Costs (\(C_{\text{FA}}\), \(C_{\text{FN}}\)) and the margin (\(\delta_{\text{slow}}\)) are human-defined knobs. While the paper identifies "sweet spots" (e.g., \(\delta=0.1\)), automated tuning for different deployment scenarios remains to be explored.
The training utilized only 1,800 RDC-selected samples and a single Qwen3-8B backbone. Scalability across larger models/domains and stability under distribution shift require broader validation.
Slow reasoning is currently limited to a "single re-evaluation." It is unclear if this is sufficient for complex scenarios requiring multi-step reasoning to determine timing.

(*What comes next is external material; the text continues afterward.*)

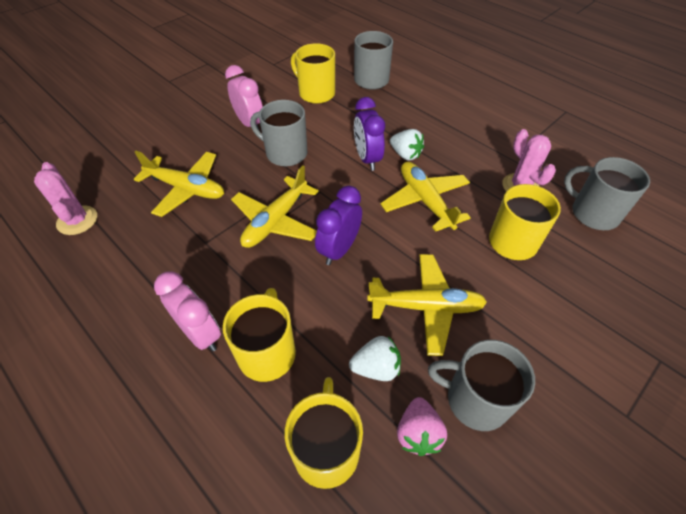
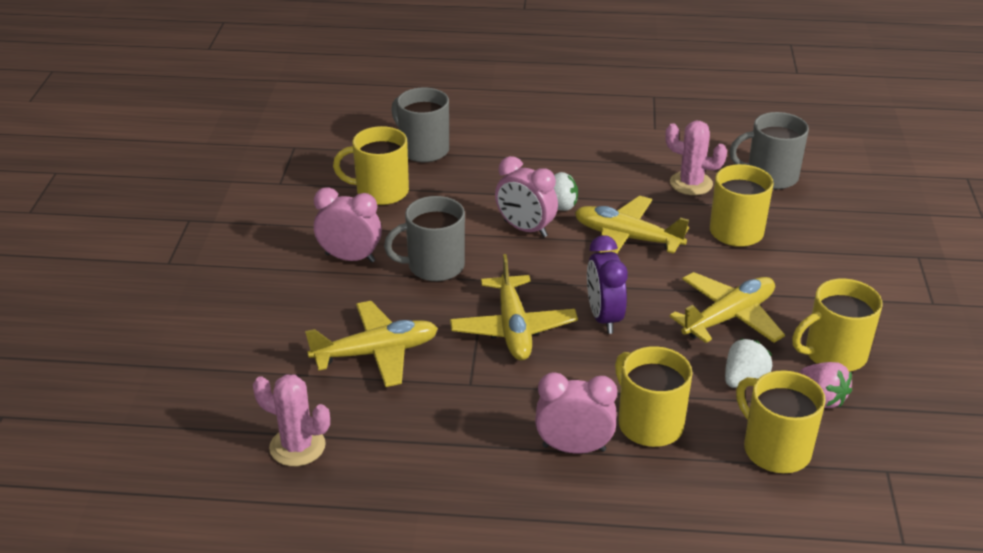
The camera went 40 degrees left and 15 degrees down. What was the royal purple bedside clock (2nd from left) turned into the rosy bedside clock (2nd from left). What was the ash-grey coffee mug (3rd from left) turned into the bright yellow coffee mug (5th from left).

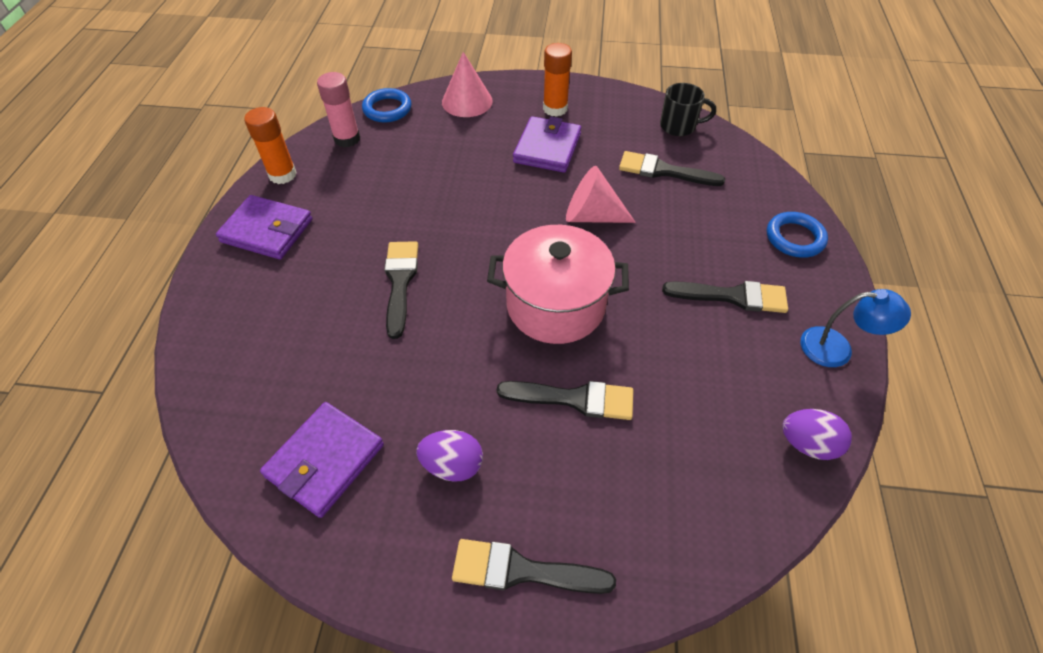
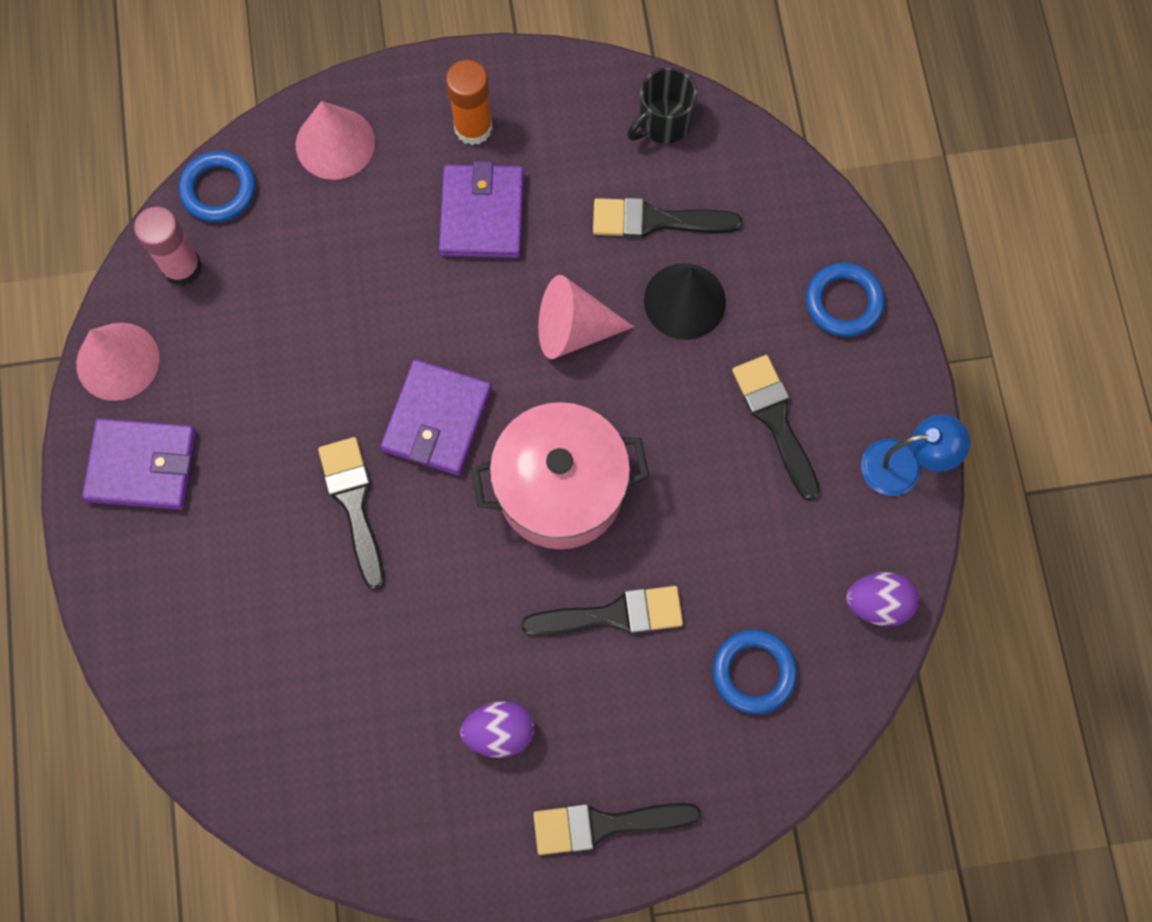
The camera went 15 degrees left and 20 degrees up. The second view gained the black cone. The second view gained the blue ring (2nd from left). The royal purple wallet (2nd from left) ended up elsewhere. Where the bright orange stick of glue (1st from left) stood, the rosy cone (1st from left) came to stand. The black coffee mug ended up facing another way, 150 degrees clockwise from before. The black paint brush (5th from left) ended up facing another way, 105 degrees counterclockwise from before.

vs. Proactive Agent / ProactiveBench: While the latter formalized intervention with acceptance supervision, PRISM goes further by sharing gates, costs, and schemas between training and inference to isolate real timing gains.
vs. Reject-Option / Selective Prediction: PRISM adapts classical cost-sensitive learning principles for proactive timing by "operator-izing" thresholds into slow reasoning zones.
vs. Standard RLHF: RLHF typically optimizes a scalar reward. PRISM estimates dual probabilities \((p_{\text{need}}, p_{\text{accept}})\) and combines them into structured objectives, moving beyond binary rewards to directly parameterize cost-sensitive gates.
vs. Protocol-Aligned Distillation: By using teacher-synthesized event-conditional decisions and invoking slow reasoning scratchpads when uncertain, PRISM ensures reliability gains stem from better timing and calibration rather than format drift.

Rating¶

Novelty: ⭐⭐⭐⭐⭐ Unifies proactive intervention into cost-sensitive selective decision-making with margin-selective slow reasoning; the framework is both concise and original.
Experimental Thoroughness: ⭐⭐⭐⭐ Includes main results, four sets of ablations, human validation, and Pareto efficiency analysis. However, the backbone and domains are somewhat limited.
Writing Quality: ⭐⭐⭐⭐ Clear motivation; symbols and knobs are well-explained; the festina lente metaphor is effectively integrated.
Value: ⭐⭐⭐⭐⭐ Highly practical for real-world deployments by making proactive agents precise, compute-efficient, and auditable.